I don't know if it's the fact that I'm getting older (and somewhat sicker) and therefore I think of thissort of thing more, or if it's about a fact that as time goes by I seem to lose so many people that were important to me, but I seem to be more interested in obits as I scan the paper these days. It seems more and more to me that it has been a hard year for all of us this year in terms of sickness and collective loss (people like Isaac Hayes, Tim Russert, George Carlin, Bo Diddley, and Robert Rausenberg) and, of course, not to mention the personal losses that we all experience from time to time.
Where the the occasional elder fell when I was younger, now these interruptions of the inevitable have become a more permanent, if unwelcome, part of life. Even though many of the notable people that have recently passed were in their 70's and even 80's, there is a sense that with their passing the world that I knew is coming to an end, leaving those of us in my generation naked in the face of history. We may be rapidly becoming the elders that we swore that we would never become ("Hope I die before I get old," screamed the Who in the '60's).
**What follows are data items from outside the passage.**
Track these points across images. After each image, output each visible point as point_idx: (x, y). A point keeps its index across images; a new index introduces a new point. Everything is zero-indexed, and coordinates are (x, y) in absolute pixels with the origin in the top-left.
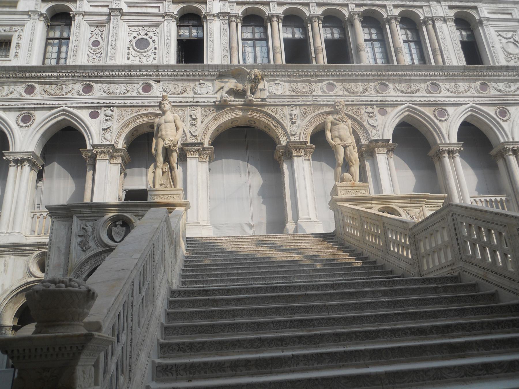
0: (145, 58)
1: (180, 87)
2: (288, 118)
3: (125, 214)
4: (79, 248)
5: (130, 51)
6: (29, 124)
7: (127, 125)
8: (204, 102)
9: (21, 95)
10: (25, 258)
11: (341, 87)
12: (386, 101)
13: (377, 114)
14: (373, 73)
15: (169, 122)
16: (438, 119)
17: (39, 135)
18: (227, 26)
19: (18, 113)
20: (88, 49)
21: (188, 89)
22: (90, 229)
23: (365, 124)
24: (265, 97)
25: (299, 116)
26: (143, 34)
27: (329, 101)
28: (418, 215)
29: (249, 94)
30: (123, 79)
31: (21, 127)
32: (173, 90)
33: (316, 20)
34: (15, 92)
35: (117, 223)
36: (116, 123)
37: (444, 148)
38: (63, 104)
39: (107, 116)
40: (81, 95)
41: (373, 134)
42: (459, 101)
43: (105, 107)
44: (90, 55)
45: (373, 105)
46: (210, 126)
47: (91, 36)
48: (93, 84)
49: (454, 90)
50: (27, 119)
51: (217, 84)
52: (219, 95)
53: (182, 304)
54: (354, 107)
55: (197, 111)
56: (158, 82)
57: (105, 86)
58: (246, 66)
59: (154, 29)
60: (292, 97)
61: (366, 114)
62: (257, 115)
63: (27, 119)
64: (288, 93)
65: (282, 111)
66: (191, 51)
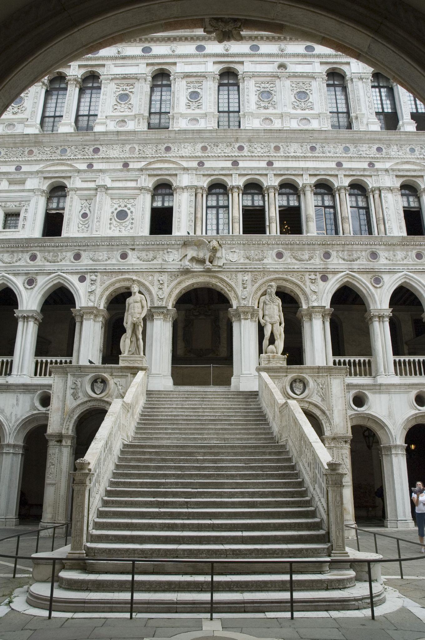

The jury is still out as to whether we can become "elder" without becoming "old," but it is clear that we will be put to the test very soon.
And, as if to prove my point, today I learned that Leroy Sievers -- a man whose My Cancer blog on his experience with cancer became a daily reading ritual for me over the past year -- had finally slipped away after a heroic 3 year bout with colon cancer. Leroy was a major figure among those of us with cancer since he wrote about what it was like 5 days a week (he was a journalist by trade) and he stared the experience of having this fatal disease straight in the face and didn't blink. Day after day, he chronicled all the strangeness, issues, and conflicts that come with trying to manage something that literally is trying to eat you up and he did it with an openness that allowed others to become part of the conversation. He wrote in a way that was supportive to those of us who were unfortunately shanghaied into "Cancerworld," as he termed it and was educational for those who looked at the world from the outside. I'll miss his insights as a part of my day, as will hundreds that regularly frequented his writing. Leroy was 5 years younger than myself when he passed and this, in itself, gives me pause.
Maybe what I'm wondering is "what are we going to do without people like Leroy to light the way?" That's what's going through my mind as I scan the obits everyday. Is my generation up to the challenge? I hope so. It would help to have more people like Leroy.